[start of EXTRACT TO READ]

# Where can a I find a stem/cartridge like this?



## 3KP (Jun 19, 2008)

I really dislike it when I can't find a new cartridge for some unknown brand.. So unknown it wasn't on the faucet anywhere. So any help would be great! It needs a new cartridge/stem depends on your termology.. I looked through a 200 page book of stems and cartridges and no dice and no it's not kohler or gerber lol


----------



## U666A (Dec 11, 2010)

3KP said:


> I really dislike it when I can't find a new cartridge for some unknown brand.. So unknown it wasn't on the faucet anywhere. So any help would be great! It needs a new cartridge/stem depends on your termology..


Clearly you're checking all the wrong places... Is there another telephone in the house from which you can steal parts from?

:laughing:

Sorry, you've got me!


----------



## 3KP (Jun 19, 2008)

:laughing: that's what I thought a first who are you going to call from the tub.. J/K I thought of contacting the builder to see if he had record of What the Fu-Hell it is..:yes:


----------



## Plumber patt (Jan 26, 2011)

It's aqua brass 100%, fixed that faucet many times


----------



## 3KP (Jun 19, 2008)

where can I get parts for it plumber patt? my faucet parts go to supplier didn't have anything like it..


----------



## Plumber patt (Jan 26, 2011)

Where are you located? In Ontario where I am, a lot of those speciality bath stores will sell them, well give them, aqua brass has lifetime warranty


----------



## 3KP (Jun 19, 2008)

Plumber patt went to aquabrass.com and looked at their cartridges and non of them match with what I have. several close looking ones but no match.. thanks


----------



## Redwood (Sep 8, 2008)

I see Aqua Brass as close but no cigar....

http://www.aquabrass.com/products/parts-ABCA00250/?cur_tid=49


----------



## Plumber patt (Jan 26, 2011)

Touché... Could be rubinet then, aqua brass and rubinet are very similar


----------



## 3KP (Jun 19, 2008)

I thought themaster posted a web link to a place that had all kinds of cartridges even wolverine brass was on it and I can't find it I been searching for 1/2-1hr I give up for tonight!!


----------



## Tommy plumber (Feb 19, 2010)

Ever heard of Springhouse? Neither have I...:laughing: I found something in my parts catalog for quarter-turn cartridges that looks close to your picture.


----------



## plbgbiz (Aug 27, 2010)

Kohler?


----------



## Ron (Jun 12, 2008)

Go here and have a look and good luck.

http://www.alfanoplumbingparts.com/pdf/cartridges.pdf


----------



## Plumber Jim (Jun 19, 2008)

[end of EXTRACT TO READ]

#### WHAT YOU NEED TO DO:
Answer these about the faucet cartridge thread, one per line:
1. How many pages long was the book of stems and cartridges that the first poster looked through?
2. In which province is Plumber patt located?
3. What kind of warranty does Plumber patt say aqua brass has?

[start of GIVEN INFORMATION]

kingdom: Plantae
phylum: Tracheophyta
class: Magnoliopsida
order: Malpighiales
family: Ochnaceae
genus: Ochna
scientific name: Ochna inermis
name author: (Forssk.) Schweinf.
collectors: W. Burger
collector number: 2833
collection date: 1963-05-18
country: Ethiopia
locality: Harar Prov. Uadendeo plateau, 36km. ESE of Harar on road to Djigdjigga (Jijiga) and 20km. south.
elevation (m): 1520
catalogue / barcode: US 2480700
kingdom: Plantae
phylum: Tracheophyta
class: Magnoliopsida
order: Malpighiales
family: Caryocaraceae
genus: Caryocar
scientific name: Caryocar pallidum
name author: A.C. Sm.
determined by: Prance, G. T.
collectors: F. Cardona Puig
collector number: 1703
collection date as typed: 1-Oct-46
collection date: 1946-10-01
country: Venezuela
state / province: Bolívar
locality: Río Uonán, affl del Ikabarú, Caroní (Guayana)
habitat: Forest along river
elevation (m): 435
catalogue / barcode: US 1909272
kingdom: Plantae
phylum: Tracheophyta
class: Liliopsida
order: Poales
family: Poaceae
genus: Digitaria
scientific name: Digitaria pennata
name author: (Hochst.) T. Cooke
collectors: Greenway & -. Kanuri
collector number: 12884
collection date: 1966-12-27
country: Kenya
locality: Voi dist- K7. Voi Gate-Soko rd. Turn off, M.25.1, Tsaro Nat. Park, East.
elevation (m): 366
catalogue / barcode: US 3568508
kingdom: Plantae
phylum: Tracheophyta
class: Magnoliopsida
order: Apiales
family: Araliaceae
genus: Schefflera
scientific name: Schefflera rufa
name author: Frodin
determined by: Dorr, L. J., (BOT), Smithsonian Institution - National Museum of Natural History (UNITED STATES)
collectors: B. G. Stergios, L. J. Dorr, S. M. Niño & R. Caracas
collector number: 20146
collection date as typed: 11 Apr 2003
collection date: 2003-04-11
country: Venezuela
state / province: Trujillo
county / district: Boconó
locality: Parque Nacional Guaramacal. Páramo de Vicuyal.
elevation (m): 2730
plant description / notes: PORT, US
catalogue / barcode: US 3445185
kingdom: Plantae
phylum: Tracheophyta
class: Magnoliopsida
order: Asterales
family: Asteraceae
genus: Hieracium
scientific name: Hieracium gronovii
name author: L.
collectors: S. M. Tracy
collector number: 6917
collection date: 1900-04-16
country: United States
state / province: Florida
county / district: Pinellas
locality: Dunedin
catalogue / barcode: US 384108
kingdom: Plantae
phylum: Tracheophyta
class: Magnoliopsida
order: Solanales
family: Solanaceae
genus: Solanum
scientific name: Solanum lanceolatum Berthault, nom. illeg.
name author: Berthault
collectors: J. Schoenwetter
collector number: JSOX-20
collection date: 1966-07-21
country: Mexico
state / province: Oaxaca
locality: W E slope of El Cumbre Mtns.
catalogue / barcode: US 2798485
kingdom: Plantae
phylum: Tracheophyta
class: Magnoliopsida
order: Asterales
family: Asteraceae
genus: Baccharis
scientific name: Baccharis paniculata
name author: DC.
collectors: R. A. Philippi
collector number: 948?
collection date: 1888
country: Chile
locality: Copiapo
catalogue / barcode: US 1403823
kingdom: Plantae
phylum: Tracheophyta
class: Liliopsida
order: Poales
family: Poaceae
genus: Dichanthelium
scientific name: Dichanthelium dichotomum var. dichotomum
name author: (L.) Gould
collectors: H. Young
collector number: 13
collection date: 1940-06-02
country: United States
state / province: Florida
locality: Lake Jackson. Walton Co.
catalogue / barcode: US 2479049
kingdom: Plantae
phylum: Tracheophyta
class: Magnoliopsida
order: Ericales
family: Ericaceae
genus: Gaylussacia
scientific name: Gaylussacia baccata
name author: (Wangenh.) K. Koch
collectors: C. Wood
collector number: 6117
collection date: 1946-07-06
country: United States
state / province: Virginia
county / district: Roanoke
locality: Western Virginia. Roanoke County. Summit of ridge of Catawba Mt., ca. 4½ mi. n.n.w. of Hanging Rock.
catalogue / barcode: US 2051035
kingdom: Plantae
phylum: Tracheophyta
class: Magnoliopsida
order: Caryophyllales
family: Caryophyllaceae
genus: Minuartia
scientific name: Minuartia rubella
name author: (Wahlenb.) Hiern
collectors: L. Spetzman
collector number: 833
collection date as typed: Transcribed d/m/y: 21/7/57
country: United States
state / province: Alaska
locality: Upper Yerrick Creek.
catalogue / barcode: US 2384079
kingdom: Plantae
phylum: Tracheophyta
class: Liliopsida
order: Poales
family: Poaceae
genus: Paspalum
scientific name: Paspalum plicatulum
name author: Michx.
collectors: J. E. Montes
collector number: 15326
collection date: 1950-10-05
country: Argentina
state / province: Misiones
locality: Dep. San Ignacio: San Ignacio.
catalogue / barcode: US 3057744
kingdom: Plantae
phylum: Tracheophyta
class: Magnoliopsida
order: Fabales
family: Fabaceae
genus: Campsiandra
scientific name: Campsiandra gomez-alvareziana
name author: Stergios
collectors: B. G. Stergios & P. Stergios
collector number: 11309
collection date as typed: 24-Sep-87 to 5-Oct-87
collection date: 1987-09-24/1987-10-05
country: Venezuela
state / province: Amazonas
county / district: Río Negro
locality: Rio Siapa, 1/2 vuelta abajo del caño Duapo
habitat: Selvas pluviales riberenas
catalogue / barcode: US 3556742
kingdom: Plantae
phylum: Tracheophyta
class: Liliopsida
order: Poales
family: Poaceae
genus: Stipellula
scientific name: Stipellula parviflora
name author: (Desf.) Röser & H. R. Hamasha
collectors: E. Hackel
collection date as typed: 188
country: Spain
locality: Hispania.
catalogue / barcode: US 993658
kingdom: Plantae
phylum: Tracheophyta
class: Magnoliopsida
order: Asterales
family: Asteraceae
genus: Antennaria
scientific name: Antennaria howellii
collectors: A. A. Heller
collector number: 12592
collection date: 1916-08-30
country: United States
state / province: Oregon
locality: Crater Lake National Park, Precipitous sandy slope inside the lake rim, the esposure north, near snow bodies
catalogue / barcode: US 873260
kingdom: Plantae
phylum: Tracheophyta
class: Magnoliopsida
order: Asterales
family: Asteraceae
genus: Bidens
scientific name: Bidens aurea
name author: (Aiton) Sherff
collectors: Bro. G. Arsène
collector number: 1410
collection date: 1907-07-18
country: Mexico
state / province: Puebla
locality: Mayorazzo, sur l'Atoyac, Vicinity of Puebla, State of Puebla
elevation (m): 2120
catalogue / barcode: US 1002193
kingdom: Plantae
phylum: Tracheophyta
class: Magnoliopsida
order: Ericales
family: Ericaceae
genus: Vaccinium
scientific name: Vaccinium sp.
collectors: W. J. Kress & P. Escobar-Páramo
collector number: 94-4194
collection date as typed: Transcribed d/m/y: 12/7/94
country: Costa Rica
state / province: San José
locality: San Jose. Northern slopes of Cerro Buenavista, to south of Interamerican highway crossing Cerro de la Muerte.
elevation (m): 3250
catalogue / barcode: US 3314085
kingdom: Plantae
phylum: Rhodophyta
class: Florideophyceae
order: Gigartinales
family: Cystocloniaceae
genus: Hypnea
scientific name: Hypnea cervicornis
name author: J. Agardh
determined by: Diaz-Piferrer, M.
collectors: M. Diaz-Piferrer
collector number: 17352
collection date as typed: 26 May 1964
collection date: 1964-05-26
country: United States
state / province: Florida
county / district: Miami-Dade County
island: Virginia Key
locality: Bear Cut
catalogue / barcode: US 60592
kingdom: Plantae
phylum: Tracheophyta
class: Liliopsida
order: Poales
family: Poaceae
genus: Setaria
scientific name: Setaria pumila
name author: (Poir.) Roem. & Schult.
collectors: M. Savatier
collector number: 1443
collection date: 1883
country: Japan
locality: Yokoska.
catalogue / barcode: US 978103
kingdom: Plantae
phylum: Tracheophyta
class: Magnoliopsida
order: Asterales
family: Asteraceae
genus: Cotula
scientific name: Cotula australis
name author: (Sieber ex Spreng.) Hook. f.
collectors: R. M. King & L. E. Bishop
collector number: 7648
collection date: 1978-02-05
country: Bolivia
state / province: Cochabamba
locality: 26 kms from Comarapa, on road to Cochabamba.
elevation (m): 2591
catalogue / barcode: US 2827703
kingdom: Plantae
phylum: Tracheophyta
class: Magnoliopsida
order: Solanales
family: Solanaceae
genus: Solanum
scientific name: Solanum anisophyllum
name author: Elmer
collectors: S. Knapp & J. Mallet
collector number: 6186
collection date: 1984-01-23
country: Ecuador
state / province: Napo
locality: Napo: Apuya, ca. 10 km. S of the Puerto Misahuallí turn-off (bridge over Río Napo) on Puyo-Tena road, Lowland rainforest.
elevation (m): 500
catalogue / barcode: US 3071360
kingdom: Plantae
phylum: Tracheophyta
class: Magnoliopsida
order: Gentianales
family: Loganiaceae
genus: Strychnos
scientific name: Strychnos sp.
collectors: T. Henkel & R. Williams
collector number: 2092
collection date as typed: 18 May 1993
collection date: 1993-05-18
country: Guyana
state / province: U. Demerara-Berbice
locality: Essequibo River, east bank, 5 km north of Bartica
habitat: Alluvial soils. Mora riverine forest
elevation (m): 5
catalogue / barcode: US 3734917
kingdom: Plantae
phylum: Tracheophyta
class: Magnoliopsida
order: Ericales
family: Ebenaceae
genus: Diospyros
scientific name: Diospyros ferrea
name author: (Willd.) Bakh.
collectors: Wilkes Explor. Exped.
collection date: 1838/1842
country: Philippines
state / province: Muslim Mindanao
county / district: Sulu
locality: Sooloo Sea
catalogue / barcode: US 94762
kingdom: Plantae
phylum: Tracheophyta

[end of GIVEN INFORMATION]

#### SOLUTION BELOW:
1. 200 pages
2. Ontario
3. A lifetime warranty